Figure 5.. Analysis of residual tumor and CAR T cells in mouse peripheral blood.

Blood was collected 46–50 days post tumor challenge and analyzed with multicolor flow cytometry. A. FACS plots depict the gating strategy used to identify CAR-T and tumor cells in mouse peripheral blood. Viable singlets were gated for CD3+ EGFR+ CAR-T cells and CD10+ tumor cells. B. FACS plots of CD3+ T cell or CD10+ tumor cells in PBS, Mock, CD19 Single CAR, BAFF-R Single CAR and CD19-BAFF-R (l) Dual CAR treated mouse blood. One mouse is displayed as representative of each cohort. C. The dot graph shows the cumulative data of CD3+ T cell or CD10+ tumor cells from five mice in each cohort. Data were analyzed by a Student’s t-test; ****P<0.0001, NS, not significant. D. Lineage analysis of tumor cells for CD19 and BAFF-R expression based off CD10 gating in PBS, Mock, BAFF-R single CAR, CD-19 single CAR, and CD19-BAFF-R(l) Dual CAR groups. E. Cumulative data of CD19 and BAFF-R expression from five mice in each cohort are presented. Data were analyzed by a Student’s t-test; ****P<0.0001, NS, not significant. F. Percentages of CAR (EGFR) T cells from CD3 gate are depicted from one representative mouse. FACS analysis plots from one representative mouse are displayed for each cohort. E. Cumulative data of CAR T cells from 5 mice per cohort are presented. Data were analyzed by a Student’s t-test; *P<0.05, NS: not statistically significant.

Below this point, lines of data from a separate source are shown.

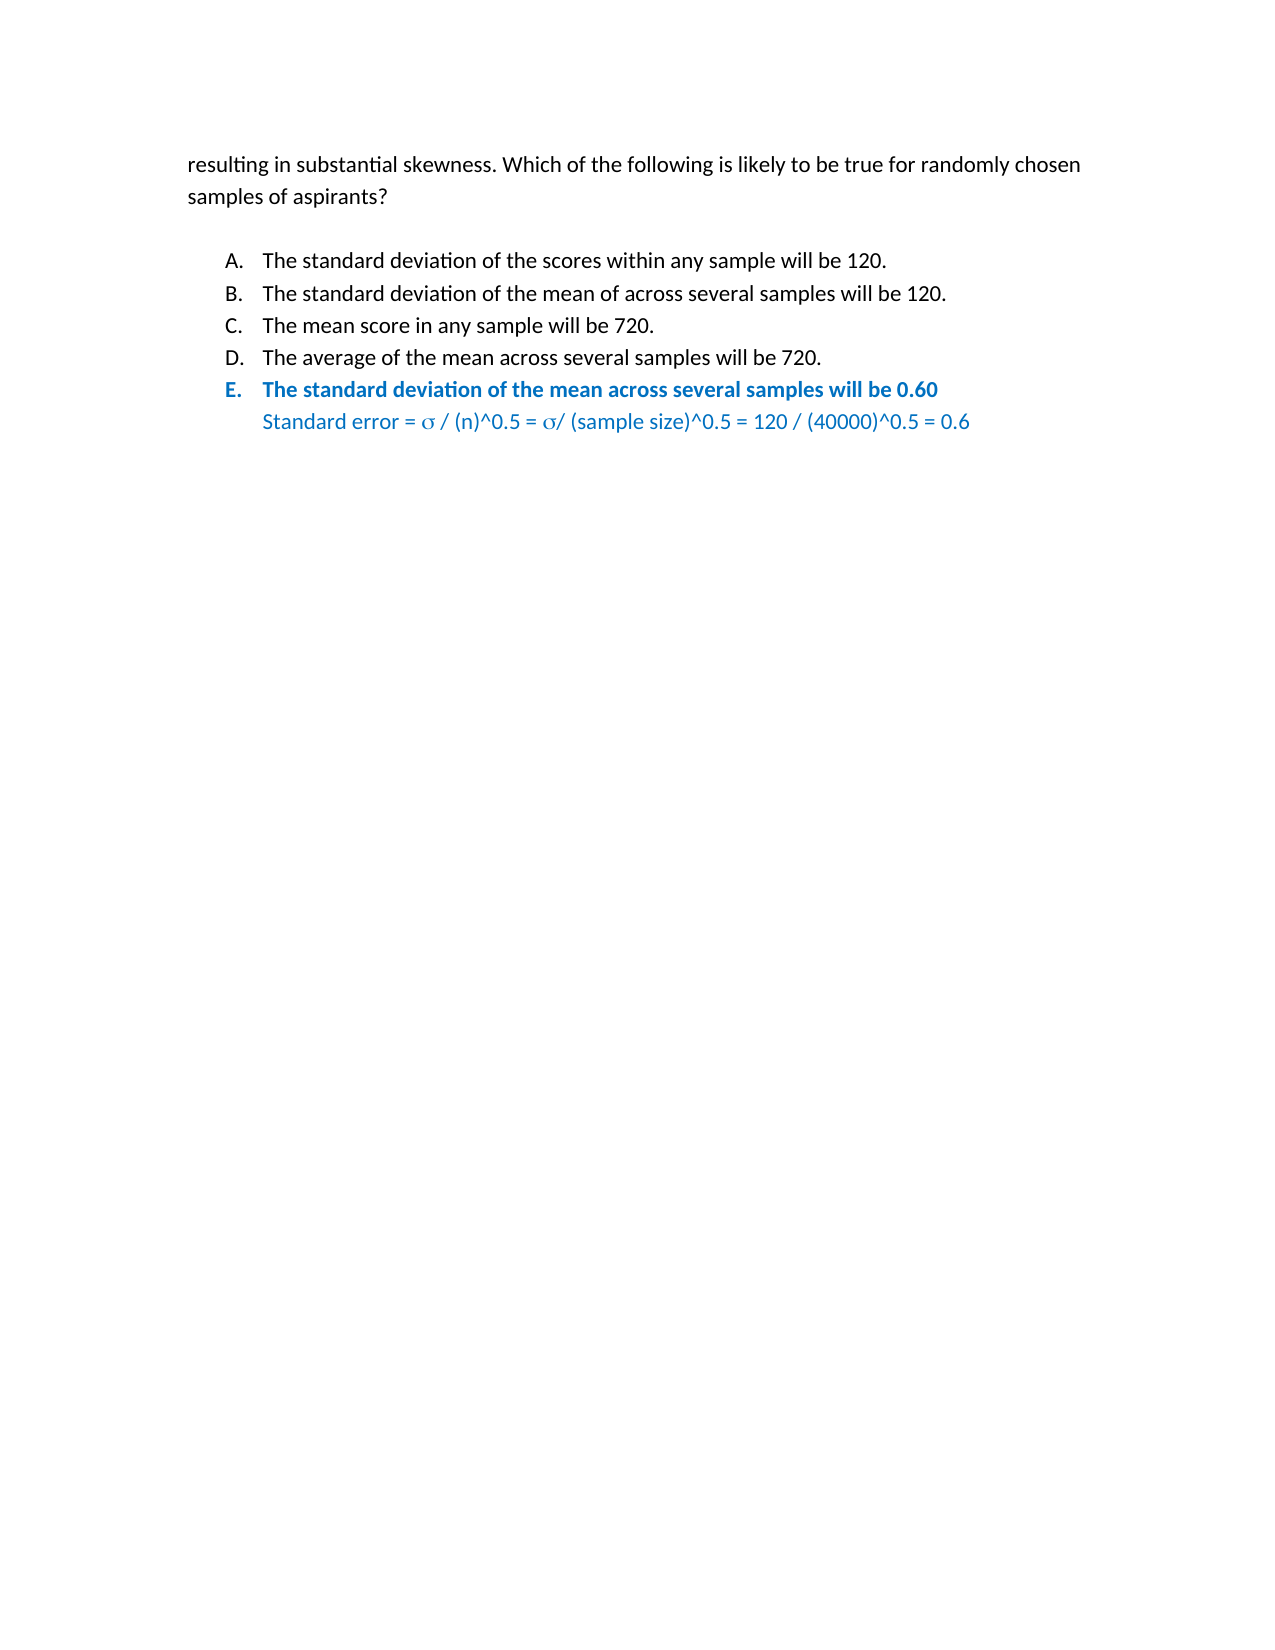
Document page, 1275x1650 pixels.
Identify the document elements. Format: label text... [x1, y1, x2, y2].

text Standard error = / (n)^0.5 = / (sample size)^0.5 = 120 / (40000)^0.5 = 0.6 [262, 407, 1125, 436]
list The average of the mean across several samples will be 720. [225, 343, 1125, 371]
list The mean score in any sample will be 720. [225, 311, 1125, 339]
list The standard deviation of the mean across several samples will be 0.60 [225, 375, 1125, 403]
list The standard deviation of the scores within any sample will be 120. [225, 247, 1125, 274]
list The standard deviation of the mean of across several samples will be 120. [225, 279, 1125, 307]
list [150, 150, 1125, 210]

Figure 6. Dual CAR T cells exhibited efficient cytotoxicity against primary ALL cells

A. Seven blood samples from patients with ALL were collected and CD19 and BAFF-R expression were analyzed with flow cytometry. N=3 for CD19+BAFF-R+; N=1 for CD19+BAFF-R-; N=2 CD19-BAFF-R+; N=1 for CD19+BAFF-R+. B-C. T cell-depleted patient samples were co-cultured with BAFF-R and CD19 monospecific or CD19-BAFF-R(l) dual CAR T cells at 1:2 ratio for 6 hours. CD107a expression was analyzed with flow cytometry. Representative data of CD107a expression under EGFR (CAR) gated population and accumulative data are presented. Experiments were conducted in triplicate for each patient specimen. D. Specific lysis of CAR T cells against primary ALL cells. Effector CAR T cells were CD19-BAFF-R(l) dual or BAFF-R and CD19 monospecific CAR T cells at 10:1 E:T. Mock T cells were used as negative control. Experiments were conducted in triplicate and analyzed by a Student’s t-test. ****P<0.0001, ****P<0.0001, ***P<0.001, **P<0.01, *P<0.05, NS: not statistically significant.